Unfortunately, to apply Law 12C2 means the TD [or AC] has to do some work and apply some judgement. Because of this, incompetent and lazy TDs have found it easier to give Artificial scores when they are not legal, and an Assigned one should be given. The practice is so prevalent and TDs and players have got so used to it that many of them do not realise it is just wrong. Another reason that the practice is so common is that in quite a sizeable chunk of cases the correct method and the wrong method come to much the same thing: assigned scores quite often are around the 60% mark at the end of the day, so people do not see a problem.

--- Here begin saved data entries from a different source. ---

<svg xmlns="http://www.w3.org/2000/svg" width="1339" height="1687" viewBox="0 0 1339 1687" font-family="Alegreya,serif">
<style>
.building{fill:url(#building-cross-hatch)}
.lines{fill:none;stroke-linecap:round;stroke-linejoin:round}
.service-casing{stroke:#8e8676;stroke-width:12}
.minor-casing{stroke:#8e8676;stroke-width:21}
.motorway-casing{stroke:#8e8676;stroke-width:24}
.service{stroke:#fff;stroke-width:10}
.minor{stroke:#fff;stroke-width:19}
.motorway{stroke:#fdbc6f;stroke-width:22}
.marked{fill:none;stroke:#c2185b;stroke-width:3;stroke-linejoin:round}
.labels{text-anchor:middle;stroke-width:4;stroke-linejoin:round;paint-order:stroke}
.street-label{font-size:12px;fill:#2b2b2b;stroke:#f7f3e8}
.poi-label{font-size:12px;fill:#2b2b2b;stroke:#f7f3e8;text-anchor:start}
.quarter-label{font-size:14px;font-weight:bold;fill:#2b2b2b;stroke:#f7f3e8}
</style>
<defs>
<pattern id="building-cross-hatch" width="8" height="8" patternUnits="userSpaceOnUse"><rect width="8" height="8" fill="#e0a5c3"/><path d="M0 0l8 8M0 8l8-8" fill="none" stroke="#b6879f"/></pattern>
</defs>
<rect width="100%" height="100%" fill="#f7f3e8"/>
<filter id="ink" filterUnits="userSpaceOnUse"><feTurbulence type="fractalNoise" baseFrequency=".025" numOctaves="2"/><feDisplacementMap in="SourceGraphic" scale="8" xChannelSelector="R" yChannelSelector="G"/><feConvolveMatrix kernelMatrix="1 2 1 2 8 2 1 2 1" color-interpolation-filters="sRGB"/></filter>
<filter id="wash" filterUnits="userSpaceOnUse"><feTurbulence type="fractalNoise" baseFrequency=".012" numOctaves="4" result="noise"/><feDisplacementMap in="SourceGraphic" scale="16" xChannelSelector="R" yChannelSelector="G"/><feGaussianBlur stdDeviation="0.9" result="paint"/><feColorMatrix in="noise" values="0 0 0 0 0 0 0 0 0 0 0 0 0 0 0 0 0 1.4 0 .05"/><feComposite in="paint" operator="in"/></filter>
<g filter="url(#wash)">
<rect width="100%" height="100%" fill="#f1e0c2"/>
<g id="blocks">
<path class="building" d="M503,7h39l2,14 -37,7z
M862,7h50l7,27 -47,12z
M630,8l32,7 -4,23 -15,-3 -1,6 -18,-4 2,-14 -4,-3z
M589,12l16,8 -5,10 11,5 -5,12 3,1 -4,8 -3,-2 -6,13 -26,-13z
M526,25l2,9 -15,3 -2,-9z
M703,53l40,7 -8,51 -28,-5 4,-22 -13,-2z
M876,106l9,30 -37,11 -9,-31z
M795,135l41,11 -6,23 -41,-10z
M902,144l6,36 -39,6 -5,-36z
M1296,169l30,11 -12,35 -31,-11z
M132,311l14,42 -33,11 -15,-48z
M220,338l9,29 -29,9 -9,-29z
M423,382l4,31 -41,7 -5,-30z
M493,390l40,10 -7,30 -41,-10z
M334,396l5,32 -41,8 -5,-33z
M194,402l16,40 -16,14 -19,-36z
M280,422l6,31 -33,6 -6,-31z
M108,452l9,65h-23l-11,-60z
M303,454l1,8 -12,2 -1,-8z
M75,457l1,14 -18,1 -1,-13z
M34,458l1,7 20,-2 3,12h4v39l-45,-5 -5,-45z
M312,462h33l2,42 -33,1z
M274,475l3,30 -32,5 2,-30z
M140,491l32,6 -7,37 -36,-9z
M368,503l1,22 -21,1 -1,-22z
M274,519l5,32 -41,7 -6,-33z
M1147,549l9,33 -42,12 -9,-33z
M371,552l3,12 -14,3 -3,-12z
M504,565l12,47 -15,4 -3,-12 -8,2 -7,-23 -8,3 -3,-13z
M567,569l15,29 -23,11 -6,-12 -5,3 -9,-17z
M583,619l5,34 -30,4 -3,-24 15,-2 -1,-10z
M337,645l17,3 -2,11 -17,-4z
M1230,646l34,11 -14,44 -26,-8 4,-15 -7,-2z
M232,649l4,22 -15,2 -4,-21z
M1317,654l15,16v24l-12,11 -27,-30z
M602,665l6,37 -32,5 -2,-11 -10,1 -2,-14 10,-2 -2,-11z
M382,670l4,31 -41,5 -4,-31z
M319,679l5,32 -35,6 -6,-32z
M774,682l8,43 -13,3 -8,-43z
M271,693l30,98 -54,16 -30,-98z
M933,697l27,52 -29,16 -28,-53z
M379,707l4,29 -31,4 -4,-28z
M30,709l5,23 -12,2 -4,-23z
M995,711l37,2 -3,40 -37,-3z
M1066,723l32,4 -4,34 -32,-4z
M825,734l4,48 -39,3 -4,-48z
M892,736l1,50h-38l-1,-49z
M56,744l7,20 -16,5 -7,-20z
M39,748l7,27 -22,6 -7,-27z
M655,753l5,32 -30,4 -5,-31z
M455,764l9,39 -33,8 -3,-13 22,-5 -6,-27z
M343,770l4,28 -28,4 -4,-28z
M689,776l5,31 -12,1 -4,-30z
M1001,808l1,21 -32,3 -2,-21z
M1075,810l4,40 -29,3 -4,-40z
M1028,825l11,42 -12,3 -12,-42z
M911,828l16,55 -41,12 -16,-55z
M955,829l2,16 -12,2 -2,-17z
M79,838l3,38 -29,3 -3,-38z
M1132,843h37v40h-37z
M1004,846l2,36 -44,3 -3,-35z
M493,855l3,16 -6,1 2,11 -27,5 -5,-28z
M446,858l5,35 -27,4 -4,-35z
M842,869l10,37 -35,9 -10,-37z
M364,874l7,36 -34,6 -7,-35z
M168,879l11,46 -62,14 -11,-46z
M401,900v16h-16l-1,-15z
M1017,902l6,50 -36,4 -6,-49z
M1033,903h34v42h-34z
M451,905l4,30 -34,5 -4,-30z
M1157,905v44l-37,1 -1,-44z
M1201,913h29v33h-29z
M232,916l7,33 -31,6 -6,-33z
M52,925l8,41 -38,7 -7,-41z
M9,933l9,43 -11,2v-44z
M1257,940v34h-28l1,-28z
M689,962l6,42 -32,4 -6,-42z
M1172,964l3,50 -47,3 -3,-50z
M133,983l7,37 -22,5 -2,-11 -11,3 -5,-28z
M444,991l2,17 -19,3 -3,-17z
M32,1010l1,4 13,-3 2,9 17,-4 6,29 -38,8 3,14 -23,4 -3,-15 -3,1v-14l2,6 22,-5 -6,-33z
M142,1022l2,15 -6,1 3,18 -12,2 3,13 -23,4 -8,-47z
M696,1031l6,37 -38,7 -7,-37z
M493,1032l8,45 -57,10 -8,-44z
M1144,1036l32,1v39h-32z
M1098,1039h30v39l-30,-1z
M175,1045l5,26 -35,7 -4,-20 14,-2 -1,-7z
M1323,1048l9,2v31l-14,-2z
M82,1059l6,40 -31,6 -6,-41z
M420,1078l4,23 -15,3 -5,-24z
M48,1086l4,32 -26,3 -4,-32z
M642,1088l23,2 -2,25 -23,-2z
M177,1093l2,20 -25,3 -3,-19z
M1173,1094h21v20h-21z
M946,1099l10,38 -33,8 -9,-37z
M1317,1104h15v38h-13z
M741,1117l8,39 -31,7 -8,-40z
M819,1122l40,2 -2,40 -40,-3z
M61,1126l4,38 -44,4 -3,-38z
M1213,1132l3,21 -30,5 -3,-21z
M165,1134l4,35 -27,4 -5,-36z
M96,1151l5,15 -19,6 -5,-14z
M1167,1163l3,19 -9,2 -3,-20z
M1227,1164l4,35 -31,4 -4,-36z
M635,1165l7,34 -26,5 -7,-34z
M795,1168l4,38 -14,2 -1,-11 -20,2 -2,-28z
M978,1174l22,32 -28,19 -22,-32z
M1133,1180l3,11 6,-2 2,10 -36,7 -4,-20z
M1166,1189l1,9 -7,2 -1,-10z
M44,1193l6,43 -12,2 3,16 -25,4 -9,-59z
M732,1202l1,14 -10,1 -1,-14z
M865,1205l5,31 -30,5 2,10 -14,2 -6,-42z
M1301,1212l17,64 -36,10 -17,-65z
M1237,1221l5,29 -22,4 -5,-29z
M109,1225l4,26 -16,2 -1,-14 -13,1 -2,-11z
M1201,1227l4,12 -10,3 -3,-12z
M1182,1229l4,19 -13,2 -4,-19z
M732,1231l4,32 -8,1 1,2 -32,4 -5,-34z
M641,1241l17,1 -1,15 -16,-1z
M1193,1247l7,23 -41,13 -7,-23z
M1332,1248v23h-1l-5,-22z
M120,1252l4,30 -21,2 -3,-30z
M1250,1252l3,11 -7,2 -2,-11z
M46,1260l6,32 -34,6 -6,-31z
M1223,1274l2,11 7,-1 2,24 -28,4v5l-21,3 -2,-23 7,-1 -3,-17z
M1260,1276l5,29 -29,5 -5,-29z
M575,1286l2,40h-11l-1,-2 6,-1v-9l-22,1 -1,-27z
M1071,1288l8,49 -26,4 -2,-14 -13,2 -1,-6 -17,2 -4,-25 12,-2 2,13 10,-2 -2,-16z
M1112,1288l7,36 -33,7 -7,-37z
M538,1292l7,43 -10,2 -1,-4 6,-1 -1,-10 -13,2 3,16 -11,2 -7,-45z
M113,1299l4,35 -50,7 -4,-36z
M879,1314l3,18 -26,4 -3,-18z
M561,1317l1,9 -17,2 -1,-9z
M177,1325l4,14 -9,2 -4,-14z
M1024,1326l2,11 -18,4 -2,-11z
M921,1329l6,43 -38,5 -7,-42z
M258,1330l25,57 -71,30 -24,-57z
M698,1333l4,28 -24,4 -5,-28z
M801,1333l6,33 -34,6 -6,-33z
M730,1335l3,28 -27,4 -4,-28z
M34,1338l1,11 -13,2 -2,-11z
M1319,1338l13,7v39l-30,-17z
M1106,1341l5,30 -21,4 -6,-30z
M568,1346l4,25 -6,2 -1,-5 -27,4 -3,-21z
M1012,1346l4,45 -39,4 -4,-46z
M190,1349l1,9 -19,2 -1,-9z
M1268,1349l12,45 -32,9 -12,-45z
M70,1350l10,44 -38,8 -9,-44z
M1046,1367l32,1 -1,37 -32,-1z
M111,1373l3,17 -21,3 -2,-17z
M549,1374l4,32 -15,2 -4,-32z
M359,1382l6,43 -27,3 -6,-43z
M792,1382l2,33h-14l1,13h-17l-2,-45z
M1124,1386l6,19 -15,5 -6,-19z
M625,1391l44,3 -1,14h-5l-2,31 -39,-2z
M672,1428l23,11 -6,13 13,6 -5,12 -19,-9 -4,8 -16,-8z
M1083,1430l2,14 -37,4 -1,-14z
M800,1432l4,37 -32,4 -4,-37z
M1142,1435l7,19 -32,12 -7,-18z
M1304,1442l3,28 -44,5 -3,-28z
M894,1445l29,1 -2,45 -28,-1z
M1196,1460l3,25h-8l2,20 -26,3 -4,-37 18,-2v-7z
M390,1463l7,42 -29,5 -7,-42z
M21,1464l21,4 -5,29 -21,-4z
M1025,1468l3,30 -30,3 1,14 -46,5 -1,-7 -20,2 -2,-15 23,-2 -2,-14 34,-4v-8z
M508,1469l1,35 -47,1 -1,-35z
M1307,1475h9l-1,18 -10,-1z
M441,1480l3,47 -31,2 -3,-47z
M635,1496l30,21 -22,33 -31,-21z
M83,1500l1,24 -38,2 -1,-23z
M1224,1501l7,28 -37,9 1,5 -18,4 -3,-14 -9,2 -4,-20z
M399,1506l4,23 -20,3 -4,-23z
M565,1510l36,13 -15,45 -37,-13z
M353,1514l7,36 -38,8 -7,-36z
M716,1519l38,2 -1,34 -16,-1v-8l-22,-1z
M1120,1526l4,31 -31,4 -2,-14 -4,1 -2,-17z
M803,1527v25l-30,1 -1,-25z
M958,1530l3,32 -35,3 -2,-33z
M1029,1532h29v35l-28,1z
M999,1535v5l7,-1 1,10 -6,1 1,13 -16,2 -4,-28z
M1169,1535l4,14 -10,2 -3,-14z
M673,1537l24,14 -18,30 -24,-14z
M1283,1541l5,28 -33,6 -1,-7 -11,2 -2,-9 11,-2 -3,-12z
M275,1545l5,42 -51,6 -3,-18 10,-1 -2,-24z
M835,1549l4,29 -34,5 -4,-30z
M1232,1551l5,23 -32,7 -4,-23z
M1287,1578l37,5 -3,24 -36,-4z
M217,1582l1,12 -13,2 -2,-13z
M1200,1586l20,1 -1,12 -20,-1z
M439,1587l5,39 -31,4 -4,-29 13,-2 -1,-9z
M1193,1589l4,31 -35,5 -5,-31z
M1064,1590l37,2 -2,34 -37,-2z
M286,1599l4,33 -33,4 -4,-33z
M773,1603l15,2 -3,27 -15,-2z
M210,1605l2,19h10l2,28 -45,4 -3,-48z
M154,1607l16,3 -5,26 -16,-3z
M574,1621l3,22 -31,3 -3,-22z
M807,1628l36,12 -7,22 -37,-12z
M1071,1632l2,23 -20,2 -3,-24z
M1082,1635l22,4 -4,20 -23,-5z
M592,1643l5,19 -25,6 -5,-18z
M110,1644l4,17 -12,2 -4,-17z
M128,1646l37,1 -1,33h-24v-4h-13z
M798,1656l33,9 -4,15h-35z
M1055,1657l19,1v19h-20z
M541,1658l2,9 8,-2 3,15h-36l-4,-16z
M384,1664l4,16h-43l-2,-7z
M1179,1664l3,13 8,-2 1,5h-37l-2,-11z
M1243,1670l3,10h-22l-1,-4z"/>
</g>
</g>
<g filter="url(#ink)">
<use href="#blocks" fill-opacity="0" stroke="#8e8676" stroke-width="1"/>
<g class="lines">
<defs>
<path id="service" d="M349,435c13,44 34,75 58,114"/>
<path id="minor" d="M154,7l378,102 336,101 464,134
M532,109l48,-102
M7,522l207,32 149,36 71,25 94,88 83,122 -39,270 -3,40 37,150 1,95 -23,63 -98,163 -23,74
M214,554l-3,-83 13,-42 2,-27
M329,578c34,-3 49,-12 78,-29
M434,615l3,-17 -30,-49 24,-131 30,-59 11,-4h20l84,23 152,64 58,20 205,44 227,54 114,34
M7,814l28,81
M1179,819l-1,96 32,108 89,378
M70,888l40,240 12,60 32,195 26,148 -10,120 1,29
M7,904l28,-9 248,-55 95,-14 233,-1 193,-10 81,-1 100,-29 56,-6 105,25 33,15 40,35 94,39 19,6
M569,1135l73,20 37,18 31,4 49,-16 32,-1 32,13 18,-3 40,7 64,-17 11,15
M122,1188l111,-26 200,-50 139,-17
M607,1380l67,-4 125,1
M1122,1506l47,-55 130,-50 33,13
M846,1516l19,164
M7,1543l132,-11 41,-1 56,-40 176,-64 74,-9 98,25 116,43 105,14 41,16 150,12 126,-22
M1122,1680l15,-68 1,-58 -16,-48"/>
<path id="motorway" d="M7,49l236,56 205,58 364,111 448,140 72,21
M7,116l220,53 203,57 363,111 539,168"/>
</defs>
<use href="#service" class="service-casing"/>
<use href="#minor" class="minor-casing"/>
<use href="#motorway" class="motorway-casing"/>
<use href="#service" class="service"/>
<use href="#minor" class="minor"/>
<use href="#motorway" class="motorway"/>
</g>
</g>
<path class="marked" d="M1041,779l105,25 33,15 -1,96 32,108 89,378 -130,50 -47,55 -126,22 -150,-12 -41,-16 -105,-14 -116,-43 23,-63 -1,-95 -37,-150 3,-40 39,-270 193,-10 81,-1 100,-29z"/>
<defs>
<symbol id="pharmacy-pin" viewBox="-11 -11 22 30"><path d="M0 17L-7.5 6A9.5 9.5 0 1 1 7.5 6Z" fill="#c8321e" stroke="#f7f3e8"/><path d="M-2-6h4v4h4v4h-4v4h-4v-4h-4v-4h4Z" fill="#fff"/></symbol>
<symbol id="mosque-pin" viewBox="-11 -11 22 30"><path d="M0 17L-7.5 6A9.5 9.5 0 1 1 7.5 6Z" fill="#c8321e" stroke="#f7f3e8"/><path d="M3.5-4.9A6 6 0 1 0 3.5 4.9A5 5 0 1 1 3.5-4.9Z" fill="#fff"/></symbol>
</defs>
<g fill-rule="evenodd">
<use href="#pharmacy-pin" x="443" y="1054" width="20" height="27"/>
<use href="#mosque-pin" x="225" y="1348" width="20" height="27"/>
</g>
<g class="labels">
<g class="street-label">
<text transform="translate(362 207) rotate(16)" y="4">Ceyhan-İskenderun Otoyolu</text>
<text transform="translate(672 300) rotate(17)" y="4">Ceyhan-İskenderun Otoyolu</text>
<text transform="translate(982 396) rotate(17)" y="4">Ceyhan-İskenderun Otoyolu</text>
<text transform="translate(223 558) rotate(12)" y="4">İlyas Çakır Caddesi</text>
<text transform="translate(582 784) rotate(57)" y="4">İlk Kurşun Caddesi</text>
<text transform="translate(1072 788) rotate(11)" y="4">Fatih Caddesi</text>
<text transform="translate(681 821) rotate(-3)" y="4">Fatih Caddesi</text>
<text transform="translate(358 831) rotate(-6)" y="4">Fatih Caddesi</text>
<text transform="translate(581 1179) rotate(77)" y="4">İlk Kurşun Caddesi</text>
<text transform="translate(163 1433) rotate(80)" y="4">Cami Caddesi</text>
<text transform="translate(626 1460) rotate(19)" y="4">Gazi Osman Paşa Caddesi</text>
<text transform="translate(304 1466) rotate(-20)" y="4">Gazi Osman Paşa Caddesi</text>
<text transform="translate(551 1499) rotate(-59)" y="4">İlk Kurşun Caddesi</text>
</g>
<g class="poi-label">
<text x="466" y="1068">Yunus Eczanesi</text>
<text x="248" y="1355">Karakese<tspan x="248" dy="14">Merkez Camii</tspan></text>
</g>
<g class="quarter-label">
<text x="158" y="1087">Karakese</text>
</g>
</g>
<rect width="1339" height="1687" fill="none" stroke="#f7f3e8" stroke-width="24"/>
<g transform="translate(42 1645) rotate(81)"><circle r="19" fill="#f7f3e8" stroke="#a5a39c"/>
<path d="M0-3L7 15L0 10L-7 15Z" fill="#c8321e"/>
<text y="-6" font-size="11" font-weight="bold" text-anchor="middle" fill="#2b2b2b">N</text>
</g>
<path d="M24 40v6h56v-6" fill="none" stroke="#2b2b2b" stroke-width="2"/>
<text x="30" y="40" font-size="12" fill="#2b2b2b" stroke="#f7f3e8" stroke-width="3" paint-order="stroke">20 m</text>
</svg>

However, there are a number of hands where this practice leads to unfairness for one side or the other, and as a result it is a totally undesirable practice. For example, take the case I quoted earlier: if the save of 4*-1 is one no-one else finds then the pair concerned will be getting a 100% board after a correct and fair adjustment: giving them a 60% board [which A+ normally translates to] means they have been cheated out of 40% of a top by the idleness or incompetence of the TD.
It is not always the non-offenders who suffer. Suppose a pair reaches a cold 6NT making +1 for a 100% board - but they have misinformed their opponents. With correct information their opponents will find a better lead and take one trick. However making 6NT is a 90% score only. The correct assigned score would be to give the offenders 6NT making for 90%: giving them A- would be cheating them out of 50%.
The ACBL has got into an unfortunate position with its interpretations of Logical Alternatives and "at all probable" and "likely" and they occasionally give A+/A- because their interpretation means there is no score they can actually assign! Hopefully they will sort it out one day, but until they do, there will be some artificial scores given in NAmerica on this basis. The good news is that it is very rare that they are given for this reason, and it is probably only the top ACBL TDs who actually understand when it happens, and even then it normally works out to an approximation of what a European TD would assign [trust me - it does!].
The EBU/WBU have specific regulations that cover special cases when again A+/A- can be given. This means that this is an acceptable practice. They do so in the areas of fielded psyches and fielded misbids [see the article Adjustments for fielding], and use of illegal conventions.
Leaving these special cases apart, in most cases that a result is obtained, a TD is required to assign a score by nominating a result. Many don't, but it is because they don't know any better or they could not be bothered to follow the Laws.